Na Bahia, desde 2011, o governo
vem implantando as Bases Comunitárias de Segurança, que teve a sétima unidade
inaugurada no dia 13 deste mês, no Bairro da Paz, em Salvador. A previsão é que
mais duas sejam entregues nos próximos dias: depois de amanhã, em Itabuna, e
dia 27, em Feira de Santana.
Congresso
vai discutir fim do registro de 'Resistência'
Para tentar diminuir a sensação
de impunidade que cerca os casos de autos de resistência (AR), o Ministério da
Justiça (MJ) elaborou uma proposta que prevê a mudança na forma como as mortes
são registradas.
Baseado no fato de que o AR nem
é previsto no Código Penal, o secretário de Assuntos Legislativos do MJ,
Marivaldo Pereira, defende o fim do registro de “resistências seguidas de
morte” nas delegacias. “O policial relata o AR e na maioria dos casos fica por
isso mesmo, porque se parte do princípio que ele agiu em legítima defesa. Não é
apurado como deve ser. É um mecanismo muitas vezes usado por uma minoria de
maus policiais para esconder seus excessos”, argumenta.

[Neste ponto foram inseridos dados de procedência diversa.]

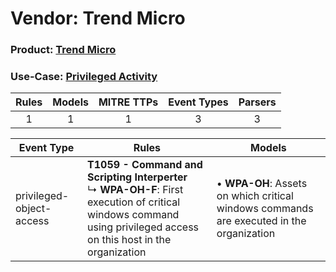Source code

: Vendor: Trend Micro
===================
### Product: [Trend Micro](../ds_trend_micro_trend_micro.md)
### Use-Case: [Privileged Activity](../../../../UseCases/uc_privileged_activity.md)

| Rules | Models | MITRE TTPs | Event Types | Parsers |
|:-----:|:------:|:----------:|:-----------:|:-------:|
|   1   |   1    |     1      |      3      |    3    |

| Event Type               | Rules                                                                                                                                                                        | Models                                                                                       |
| ------------------------ | ---------------------------------------------------------------------------------------------------------------------------------------------------------------------------- | -------------------------------------------------------------------------------------------- |
| privileged-object-access | <b>T1059 - Command and Scripting Interperter</b><br> ↳ <b>WPA-OH-F</b>: First execution of critical windows command using privileged access on this host in the organization |  • <b>WPA-OH</b>: Assets on which critical windows commands are executed in the organization |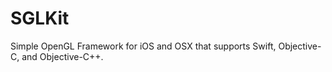 SGLKit
======

Simple OpenGL Framework for iOS and OSX that supports Swift, Objective-C, and Objective-C++.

A proposta do MJ se somou a
discussões que vinham ocorrendo no Congresso Nacional e culminou num projeto de
lei (PL) suprapartidário que o deputado federal Paulo Teixeira (PT-SP) pretende
protocolar hoje. Além do fim do registro de AR com óbito, o PL prevê que em
casos de “morte violenta ocorrida em ações de agentes do Estado, o laudo será elaborado
em até dez dias e encaminhado imediatamente à autoridade policial, ao órgão
correicional, ao Ministério Público e à família da vítima”.
O PL apresenta ainda normas
para a perícia e para a investigação que, em tese, já deveriam ser cumpridas.
“Queremos obrigar a investigação. O número de mortes causadas pela polícia está
crescendo e muitos policiais se escondem atrás do AR para cometer crimes”, diz
Teixeira.
Para o titular da pasta da SSP
na Bahia, Maurício Barbosa, a possível mudança é “um absurdo”. “O policial se
expõe. Qual o respaldo que ele terá em sua ação se eu partir do princípio de
que todo AR é um homicídio como outro qualquer?”, diz Barbosa, defendendo a
investigação e a punição para eventuais abusos.
Sua posição é defendida pelo
coronel Alfredo Castro, comandante-geral da PM baiana. Para o oficial, o que
não pode ocorrer é se levar em conta apenas a versão do policial. “Tem que
apurar tudo e no final, se for preciso, expulsa o policial”, conclui.